--- Extracted entries ---
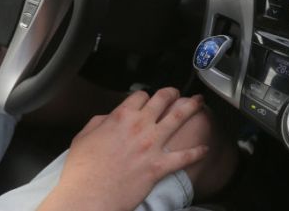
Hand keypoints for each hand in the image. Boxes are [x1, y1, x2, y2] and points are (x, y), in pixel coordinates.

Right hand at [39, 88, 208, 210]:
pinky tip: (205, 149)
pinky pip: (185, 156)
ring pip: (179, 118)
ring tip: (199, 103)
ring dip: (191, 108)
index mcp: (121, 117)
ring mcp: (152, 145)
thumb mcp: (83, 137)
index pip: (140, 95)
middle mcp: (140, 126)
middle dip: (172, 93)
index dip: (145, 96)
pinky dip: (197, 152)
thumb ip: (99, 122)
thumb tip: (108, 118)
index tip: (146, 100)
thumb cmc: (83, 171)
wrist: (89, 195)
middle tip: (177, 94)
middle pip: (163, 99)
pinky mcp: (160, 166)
==
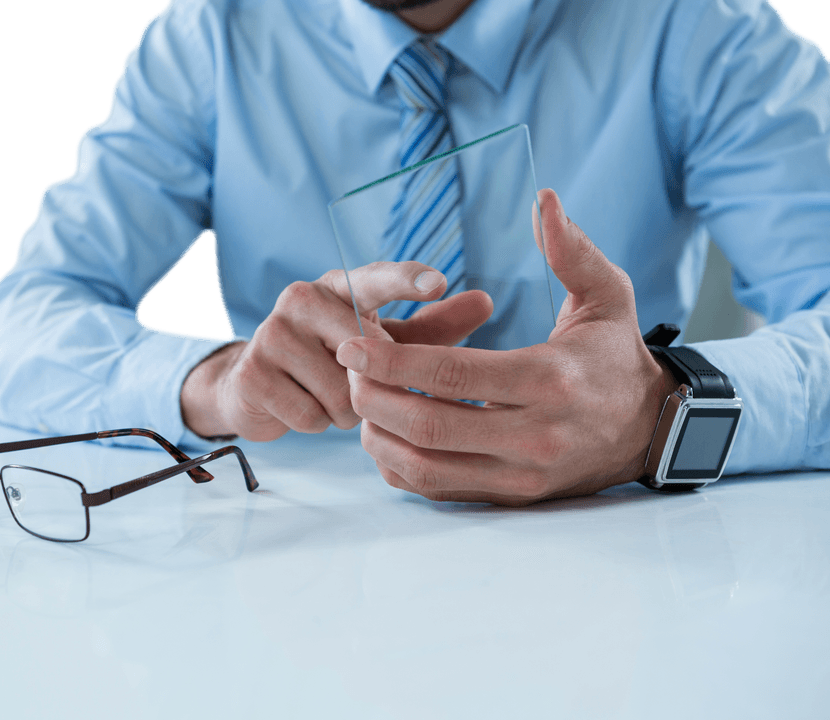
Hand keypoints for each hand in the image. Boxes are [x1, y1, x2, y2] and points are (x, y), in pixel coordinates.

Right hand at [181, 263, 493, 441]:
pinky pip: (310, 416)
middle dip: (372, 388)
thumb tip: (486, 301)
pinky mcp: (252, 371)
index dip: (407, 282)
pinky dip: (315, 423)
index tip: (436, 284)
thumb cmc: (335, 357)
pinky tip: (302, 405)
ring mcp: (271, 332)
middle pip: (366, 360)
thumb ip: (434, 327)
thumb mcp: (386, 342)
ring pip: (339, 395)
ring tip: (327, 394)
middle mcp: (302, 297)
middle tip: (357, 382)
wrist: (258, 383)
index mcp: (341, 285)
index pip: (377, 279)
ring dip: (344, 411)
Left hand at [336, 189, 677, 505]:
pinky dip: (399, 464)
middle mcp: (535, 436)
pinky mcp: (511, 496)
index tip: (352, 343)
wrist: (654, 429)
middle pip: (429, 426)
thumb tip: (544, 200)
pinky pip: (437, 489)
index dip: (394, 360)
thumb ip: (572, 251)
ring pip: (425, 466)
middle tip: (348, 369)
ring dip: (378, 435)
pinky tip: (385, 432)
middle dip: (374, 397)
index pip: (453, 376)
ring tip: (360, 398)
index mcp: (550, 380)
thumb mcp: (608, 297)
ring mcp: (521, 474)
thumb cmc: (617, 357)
==
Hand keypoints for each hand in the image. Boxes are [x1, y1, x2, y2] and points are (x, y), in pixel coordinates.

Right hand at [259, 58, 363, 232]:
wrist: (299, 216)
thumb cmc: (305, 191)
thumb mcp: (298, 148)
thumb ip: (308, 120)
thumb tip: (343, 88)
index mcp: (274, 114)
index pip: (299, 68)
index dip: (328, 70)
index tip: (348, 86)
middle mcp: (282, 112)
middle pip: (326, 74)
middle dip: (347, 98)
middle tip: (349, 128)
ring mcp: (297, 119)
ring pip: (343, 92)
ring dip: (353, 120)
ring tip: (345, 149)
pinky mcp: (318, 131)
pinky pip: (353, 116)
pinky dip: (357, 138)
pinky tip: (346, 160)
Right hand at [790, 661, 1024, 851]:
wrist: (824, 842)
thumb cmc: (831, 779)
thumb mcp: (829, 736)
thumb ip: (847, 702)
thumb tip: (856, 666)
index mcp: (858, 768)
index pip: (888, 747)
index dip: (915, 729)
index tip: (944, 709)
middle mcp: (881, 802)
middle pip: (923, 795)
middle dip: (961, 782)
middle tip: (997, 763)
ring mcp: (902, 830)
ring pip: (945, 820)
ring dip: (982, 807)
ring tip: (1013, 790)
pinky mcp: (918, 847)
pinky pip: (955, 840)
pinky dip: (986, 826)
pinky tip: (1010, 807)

--- Problem to work on ---
With the line holding "thumb mcp: (829, 736)" as the first and the line holding "pinky tip: (1010, 807)" as the last, please transcribe exactly the lines of the material above in that range and nothing else.

--- Exercise result ---
thumb mcp: (829, 736)
thumb ip: (847, 702)
thumb tip: (856, 666)
index mcp: (858, 768)
index pip: (888, 747)
index dip: (915, 729)
index tip: (944, 709)
middle mcp: (881, 802)
middle pip: (923, 795)
middle dip: (961, 782)
middle tip: (997, 763)
ring mcp: (902, 830)
ring pip: (945, 820)
ring dip: (982, 807)
ring tip: (1013, 790)
pinky mcp: (918, 847)
pinky pip: (955, 840)
pinky dip: (986, 826)
pinky tip: (1010, 807)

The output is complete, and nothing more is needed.